On 2017/08/02 10:34, Lennart Sorensen wrote:
> On Wed, Aug 02, 2017 at 02:28:07PM +0300, Neftin, Sasha wrote:
> > On 7/21/2017 21:36, Benjamin Poirier wrote:
> > > Lennart reported the following race condition:
> > >
> > > \ e1000_watchdog_task
> > > \ e1000e_has_link
> > > \ hw->mac.ops.check_for_link() === e1000e_check_for_copper_link
> > > /* link is up */
> > > mac->get_link_status = false;
> > >
> > > /* interrupt */
> > > \ e1000_msix_other
> > > hw->mac.get_link_status = true;
> > >
> > > link_active = !hw->mac.get_link_status
> > > /* link_active is false, wrongly */
> > >
> > > This problem arises because the single flag get_link_status is used to
> > > signal two different states: link status needs checking and link status is
> > > down.
> > >
> > > Avoid the problem by using the return value of .check_for_link to signal
> > > the link status to e1000e_has_link().
> > >
> > > Reported-by: Lennart Sorensen <lsorense@xxxxxxxxxxxxxxxxxxx>
> > > Signed-off-by: Benjamin Poirier <bpoirier@xxxxxxxx>
> > > ---
> > > drivers/net/ethernet/intel/e1000e/mac.c | 11 ++++++++---
> > > drivers/net/ethernet/intel/e1000e/netdev.c | 2 +-
> > > 2 files changed, 9 insertions(+), 4 deletions(-)
> > >
> > > diff --git a/drivers/net/ethernet/intel/e1000e/mac.c b/drivers/net/ethernet/intel/e1000e/mac.c
> > > index b322011ec282..f457c5703d0c 100644
> > > --- a/drivers/net/ethernet/intel/e1000e/mac.c
> > > +++ b/drivers/net/ethernet/intel/e1000e/mac.c
> > > @@ -410,6 +410,9 @@ void e1000e_clear_hw_cntrs_base(struct e1000_hw *hw)
> > > * Checks to see of the link status of the hardware has changed.

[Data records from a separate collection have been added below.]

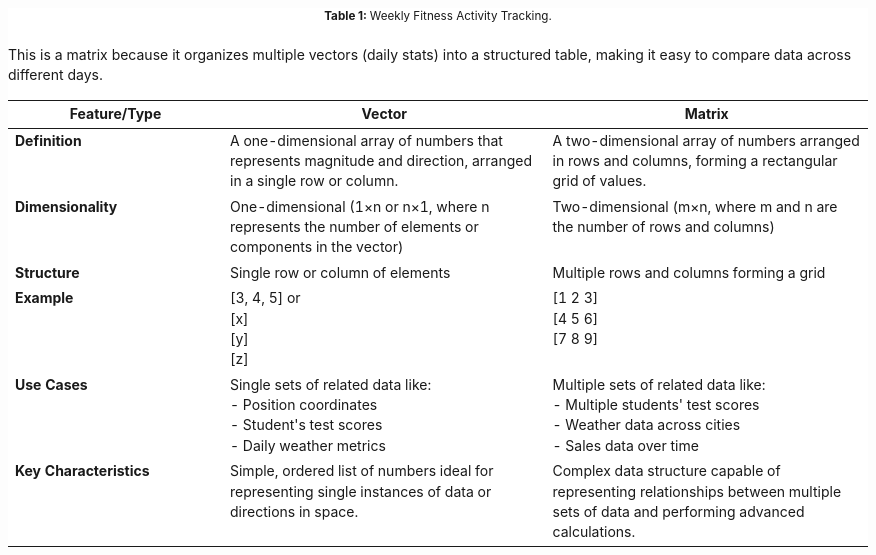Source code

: <p align="center">
    <sup><b>Table 1: </b>Weekly Fitness Activity Tracking.</sup>
</p>

This is a matrix because it organizes multiple vectors (daily stats) into a structured table, making it easy to compare data across different days.

<div class="scroll-x">
    <style>
        #table-1 {
            font-size: 14px;
        }
    </style>
    <table id="table-1">
        <colgroup>
            <col style="width: 25%;">
            <col style="width: 37.5%;">
            <col style="width: 37.5%;">
        </colgroup>
        <thead>
            <tr>
                <th scope="col">Feature/Type</th>
                <th scope="col">Vector</th>
                <th scope="col">Matrix</th>
            </tr>
        </thead>
        <tbody>
            <tr>
                <td><strong>Definition</strong></td>
                <td>A one-dimensional array of numbers that represents magnitude and direction, arranged in a single row or column.</td>
                <td>A two-dimensional array of numbers arranged in rows and columns, forming a rectangular grid of values.</td>
            </tr>
            <tr>
                <td><strong>Dimensionality</strong></td>
                <td>One-dimensional (1×n or n×1, where n represents the number of elements or components in the vector)</td>
                <td>Two-dimensional (m×n, where m and n are the number of rows and columns)</td>
            </tr>
            <tr>
                <td><strong>Structure</strong></td>
                <td>Single row or column of elements</td>
                <td>Multiple rows and columns forming a grid</td>
            </tr>
            <tr>
                <td><strong>Example</strong></td>
                <td>[3, 4, 5] or<br>[x]<br>[y]<br>[z]</td>
                <td>[1  2  3]<br>[4  5  6]<br>[7  8  9]</td>
            </tr>
            <tr>
                <td><strong>Use Cases</strong></td>
                <td>Single sets of related data like:<br>- Position coordinates<br>- Student's test scores<br>- Daily weather metrics</td>
                <td>Multiple sets of related data like:<br>- Multiple students' test scores<br>- Weather data across cities<br>- Sales data over time</td>
            </tr>
            <tr>
                <td><strong>Key Characteristics</strong></td>
                <td>Simple, ordered list of numbers ideal for representing single instances of data or directions in space.</td>
                <td>Complex data structure capable of representing relationships between multiple sets of data and performing advanced calculations.</td>
            </tr>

If a
> > > * change in link status has been detected, then we read the PHY registers
> > > * to get the current speed/duplex if link exists.
> > > + *
> > > + * Returns a negative error code (-E1000_ERR_*) or 0 (link down) or 1 (link
> > > + * up).
> > > **/
> > > s32 e1000e_check_for_copper_link(struct e1000_hw *hw)
> > > {
> > > @@ -423,7 +426,7 @@ s32 e1000e_check_for_copper_link(struct e1000_hw *hw)
> > > * Change or Rx Sequence Error interrupt.
> > > */
> > > if (!mac->get_link_status)
> > > - return 0;
> > > + return 1;
> > > /* First we want to see if the MII Status Register reports
> > > * link. If so, then we want to get the current speed/duplex
> > > @@ -461,10 +464,12 @@ s32 e1000e_check_for_copper_link(struct e1000_hw *hw)
> > > * different link partner.
> > > */
> > > ret_val = e1000e_config_fc_after_link_up(hw);
> > > - if (ret_val)
> > > + if (ret_val) {
> > > e_dbg("Error configuring flow control\n");
> > > + return ret_val;
> > > + }
> > > - return ret_val;
> > > + return 1;
> > > }
> > > /**
> > > diff --git a/drivers/net/ethernet/intel/e1000e/netdev.c b/drivers/net/ethernet/intel/e1000e/netdev.c
> > > index fc6a1d9999b2..5a8ab1136566 100644
> > > --- a/drivers/net/ethernet/intel/e1000e/netdev.c
> > > +++ b/drivers/net/ethernet/intel/e1000e/netdev.c
> > > @@ -5081,7 +5081,7 @@ static bool e1000e_has_link(struct e1000_adapter *adapter)
> > > case e1000_media_type_copper:
> > > if (hw->mac.get_link_status) {
> > > ret_val = hw->mac.ops.check_for_link(hw);
> > > - link_active = !hw->mac.get_link_status;
> > > + link_active = ret_val > 0;
> > > } else {
> > > link_active = true;
> > > }
> >
> > Hello Benjamin,
> >
> > Will this patch fix any serious problem with link indication? Is it
> > necessary? Can we consider your patch series without 4/5 part?
>
> Without this patch, you have the race condition that can make the
> watchdog_task mistakenly think the link is down when it isn't, and then
> it resets the adapter, which does make the link go down.
>
> So it is rather catastrophic for the interface.
>
> The other patch to the interrupt handling should make it never get hit,
> but the issue does still exist if not fixed and I wouldn't rule out that
> it could possibly still happen even with the other fix in place.

Exactly. I wouldn't have explained it better, thanks.